The other undemocratic weakness was the lack of interest in, or
orientation to, the North American working class. At most there was a
patronizing acceptance that some of us were interested in workers
as workers. As an influential member told me, workers did not
identify as
workers. When a major student strike broke out in New York City
public colleges, our members did excellent work in organizing and
leading it (“leading” in a non-authoritarian way). But they sneered at
the idea of orienting the student struggle toward the workers (who, at
the time were also struggling against the city government over
comparable issues).

Later, our Detroit members got involved in support work for the
striking newspaper workers. Our people put out a flyer raising the
general strike. L&R people in New York did not want to cover this in
the continental paper. One member asked if the ‘general strike’ was
a “Trotskyist idea”, so little did they know anarchist and
anarcho-syndicalist history.

Ultimately, contempt for the workers, their organizations (unions),
and their struggles, must be undemocratic. It leads to a view that a
little group of young radicals, mostly college students and
ex-students from the middle classes, can transform society by
themselves - without going deep into the working class and the
oppressed sections of society. This is consistent with an
identification with radical Stalinism.

+ + + + + + +

> _Tasks to carry out_
a) Shorten the paragraph of the excerpt about the working class that begins "Later, our Detroit members" into a short bulleted list that keeps its main facts.
b) Translate this sentence from the excerpt about the working class into Spanish: "Ultimately, contempt for the workers, their organizations (unions), and their struggles, must be undemocratic."
c) Answer these questions from the excerpt about the working class:
(i) Where did the major student strike break out?
(ii) Which workers did the Detroit members support?
(iii) Who, in the view the last paragraph describes, can transform society by themselves?
Answer from the excerpt about the working class and nothing else.

+ + + + + + +

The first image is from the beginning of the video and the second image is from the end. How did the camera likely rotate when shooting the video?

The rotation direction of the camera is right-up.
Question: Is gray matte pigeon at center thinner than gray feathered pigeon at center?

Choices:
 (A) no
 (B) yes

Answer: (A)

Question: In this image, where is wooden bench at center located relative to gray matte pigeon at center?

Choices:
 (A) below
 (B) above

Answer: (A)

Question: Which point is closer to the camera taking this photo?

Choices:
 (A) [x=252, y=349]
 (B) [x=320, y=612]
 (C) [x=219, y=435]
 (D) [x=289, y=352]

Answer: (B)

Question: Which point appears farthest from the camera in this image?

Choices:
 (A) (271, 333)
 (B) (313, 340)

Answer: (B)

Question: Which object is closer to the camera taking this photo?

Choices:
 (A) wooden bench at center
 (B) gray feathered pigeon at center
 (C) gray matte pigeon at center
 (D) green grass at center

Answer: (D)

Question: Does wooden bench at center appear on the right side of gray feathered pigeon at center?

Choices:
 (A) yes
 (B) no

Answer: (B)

+ + + + + + +

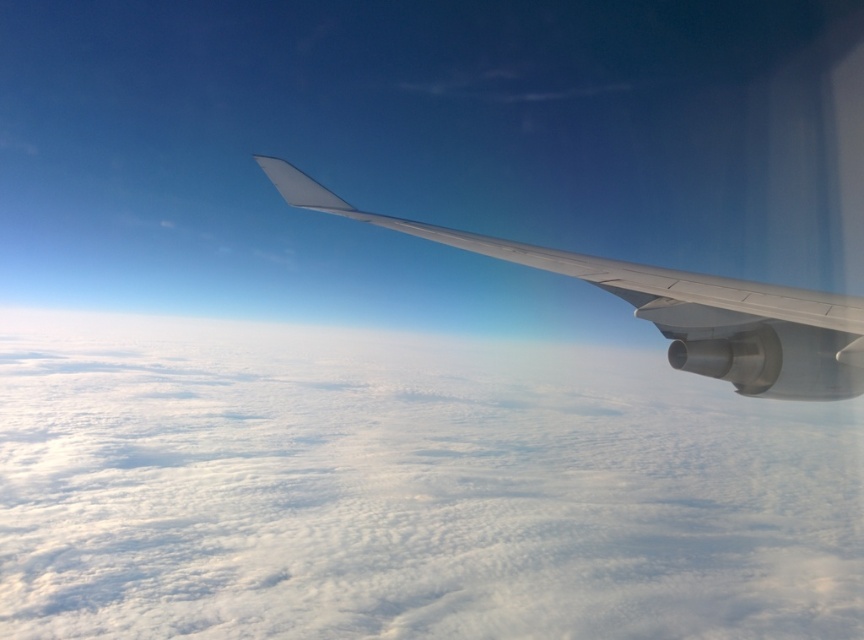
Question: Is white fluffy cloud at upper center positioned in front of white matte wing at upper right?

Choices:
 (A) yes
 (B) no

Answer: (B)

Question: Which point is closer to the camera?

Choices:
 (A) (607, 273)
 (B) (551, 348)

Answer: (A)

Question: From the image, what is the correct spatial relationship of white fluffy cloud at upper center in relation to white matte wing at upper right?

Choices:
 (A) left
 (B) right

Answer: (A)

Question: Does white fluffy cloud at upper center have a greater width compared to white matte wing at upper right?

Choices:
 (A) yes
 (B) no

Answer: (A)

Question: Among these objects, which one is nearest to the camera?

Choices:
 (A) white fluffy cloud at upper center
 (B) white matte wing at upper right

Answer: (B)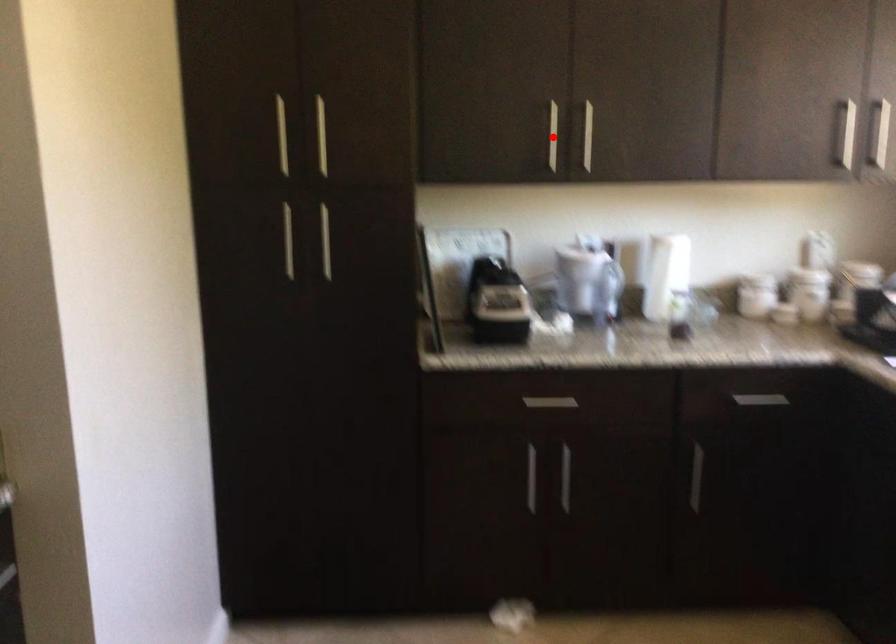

+ + + + + + +

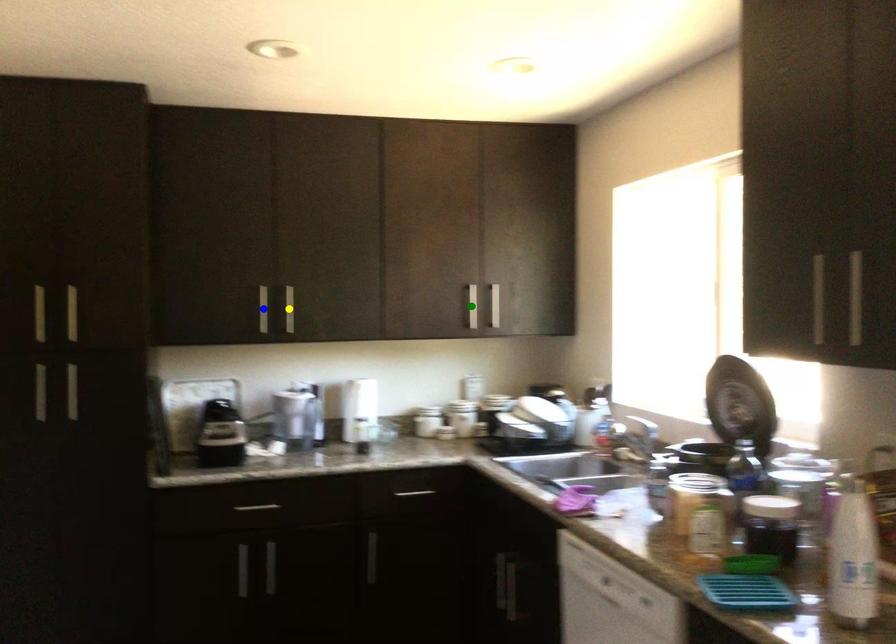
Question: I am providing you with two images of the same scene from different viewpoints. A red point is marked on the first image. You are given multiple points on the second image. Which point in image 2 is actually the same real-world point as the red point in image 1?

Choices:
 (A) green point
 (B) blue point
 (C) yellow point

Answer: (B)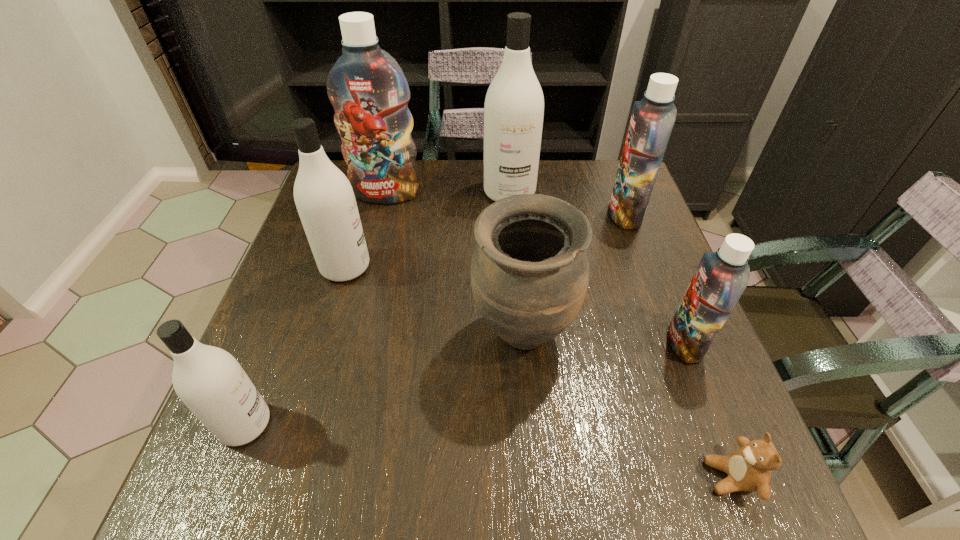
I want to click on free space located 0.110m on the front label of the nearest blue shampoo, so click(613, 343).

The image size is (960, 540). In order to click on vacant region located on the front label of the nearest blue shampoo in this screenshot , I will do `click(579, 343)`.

+ + + + + + +

> _Full answers_
a)
- Detroit members helped support striking newspaper workers.
- They put out a flyer raising the general strike.
- L&R people in New York didn't want to cover this in the continental paper.
- One member asked if the "general strike" was a "Trotskyist idea," showing how little they knew of anarchist and anarcho-syndicalist history.

b) En última instancia, el desprecio por los trabajadores, sus organizaciones (los sindicatos) y sus luchas tiene que ser antidemocrático.

c)
(i) In New York City public colleges.
(ii) The striking newspaper workers.
(iii) A little group of young radicals, mostly college students and ex-students from the middle classes.